*** TEXT ***
Friday, August 05, 2011

The Fine Line b/w Paid & Organic Content for Daily Email Sites

My startup Sportaneous just had an article written on us in UrbanDaddy (see http://www.urbandaddy.com/nyc/gear/14009/Sportaneous_Finding_Pickup_Games_on_Your_Phone_New_York_City_NYC_Application)
and the early results are crazy...we've had 200 signups in the last 2 hours since the article went live. We've had 4 games proposed on our platform, and received useful feedback from 3 new users.

The fact that we are not an advertiser for UrbanDaddy -- i.e. none of us paid anything for this article, and that the people at UrbanDaddy somehow found out about us on their own and wrote about us is AWESOME. It actually restores my faith in UrbanDaddy, which I had heard only publishes things that people pay for, which raises an interesting question:

How much do daily email sites (UrbanDaddy, Thrillist, DailyCandy, etc.) lose by accepting advertisements and paid promotions? I know in my case when I heard that UrbanDaddy only wrote articles about people who paid for these articles I lost faith in it and stopped opening up their emails. Now that my startup is featured, I know that they obviously actually feature organic content they source themselves, which has made me more inclined to use UrbanDaddy (and other sites like it) in the future.

I know that Ben Lerer touched on this a little in class, but I'm curious what everyone thinks...is it worth it to include paid promotions/advertisements in the form of a "daily email"? Or does this form of promotion/advertising come too close to the unique value proposition of a daily email site (i.e. sourcing and presenting originally found products or services)?
*** End of TEXT ***
*** RECORDS SUPPLIED ***
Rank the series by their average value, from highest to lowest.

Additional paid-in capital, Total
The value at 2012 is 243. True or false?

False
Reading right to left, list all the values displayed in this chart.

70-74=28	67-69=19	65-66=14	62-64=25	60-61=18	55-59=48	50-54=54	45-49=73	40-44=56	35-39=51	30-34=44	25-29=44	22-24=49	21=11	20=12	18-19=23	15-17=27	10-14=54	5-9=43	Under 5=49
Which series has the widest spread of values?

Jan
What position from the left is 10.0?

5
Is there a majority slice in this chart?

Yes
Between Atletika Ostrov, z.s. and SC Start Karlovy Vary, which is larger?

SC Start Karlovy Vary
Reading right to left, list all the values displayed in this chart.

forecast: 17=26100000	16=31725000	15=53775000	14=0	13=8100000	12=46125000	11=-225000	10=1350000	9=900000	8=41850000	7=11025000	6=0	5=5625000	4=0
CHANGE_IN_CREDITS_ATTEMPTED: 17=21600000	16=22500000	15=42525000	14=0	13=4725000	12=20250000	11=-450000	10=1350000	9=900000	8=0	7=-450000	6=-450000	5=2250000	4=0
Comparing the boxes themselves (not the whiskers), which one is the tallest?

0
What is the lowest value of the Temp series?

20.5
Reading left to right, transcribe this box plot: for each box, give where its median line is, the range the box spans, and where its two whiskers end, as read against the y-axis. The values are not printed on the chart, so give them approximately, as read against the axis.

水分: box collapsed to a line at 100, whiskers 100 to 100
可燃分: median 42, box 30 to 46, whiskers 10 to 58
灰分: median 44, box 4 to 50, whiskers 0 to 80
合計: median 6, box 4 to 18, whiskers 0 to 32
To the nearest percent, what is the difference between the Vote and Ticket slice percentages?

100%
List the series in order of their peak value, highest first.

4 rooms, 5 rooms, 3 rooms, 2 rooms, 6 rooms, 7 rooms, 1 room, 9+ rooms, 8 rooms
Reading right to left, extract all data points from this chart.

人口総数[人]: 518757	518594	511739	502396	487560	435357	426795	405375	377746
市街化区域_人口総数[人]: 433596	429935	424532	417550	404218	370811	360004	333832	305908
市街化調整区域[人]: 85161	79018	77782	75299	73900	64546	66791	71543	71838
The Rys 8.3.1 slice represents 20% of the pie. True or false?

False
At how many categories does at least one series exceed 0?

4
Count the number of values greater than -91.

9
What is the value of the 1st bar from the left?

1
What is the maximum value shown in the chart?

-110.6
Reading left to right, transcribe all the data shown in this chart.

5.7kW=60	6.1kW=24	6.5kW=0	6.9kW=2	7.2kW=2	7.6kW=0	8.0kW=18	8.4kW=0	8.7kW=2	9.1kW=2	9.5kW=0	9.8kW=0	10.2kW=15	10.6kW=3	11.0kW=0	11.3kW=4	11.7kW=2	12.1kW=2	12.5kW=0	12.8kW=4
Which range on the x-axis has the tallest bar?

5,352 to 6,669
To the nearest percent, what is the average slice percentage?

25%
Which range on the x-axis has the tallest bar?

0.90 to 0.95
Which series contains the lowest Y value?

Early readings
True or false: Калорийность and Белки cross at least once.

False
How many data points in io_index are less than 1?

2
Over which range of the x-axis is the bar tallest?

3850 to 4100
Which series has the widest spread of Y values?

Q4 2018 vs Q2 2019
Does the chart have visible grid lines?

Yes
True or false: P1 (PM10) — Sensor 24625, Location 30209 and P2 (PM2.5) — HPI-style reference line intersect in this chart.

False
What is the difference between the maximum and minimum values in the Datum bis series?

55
*** End of RECORDS SUPPLIED ***
● **TASK ITEM**
From the blog post on paid versus organic content, extract the passage between "How much do" and "products or services)?", inclusive.

● **RESULT FOR THIS EXERCISE**
How much do daily email sites (UrbanDaddy, Thrillist, DailyCandy, etc.) lose by accepting advertisements and paid promotions? I know in my case when I heard that UrbanDaddy only wrote articles about people who paid for these articles I lost faith in it and stopped opening up their emails. Now that my startup is featured, I know that they obviously actually feature organic content they source themselves, which has made me more inclined to use UrbanDaddy (and other sites like it) in the future.

I know that Ben Lerer touched on this a little in class, but I'm curious what everyone thinks...is it worth it to include paid promotions/advertisements in the form of a "daily email"? Or does this form of promotion/advertising come too close to the unique value proposition of a daily email site (i.e. sourcing and presenting originally found products or services)?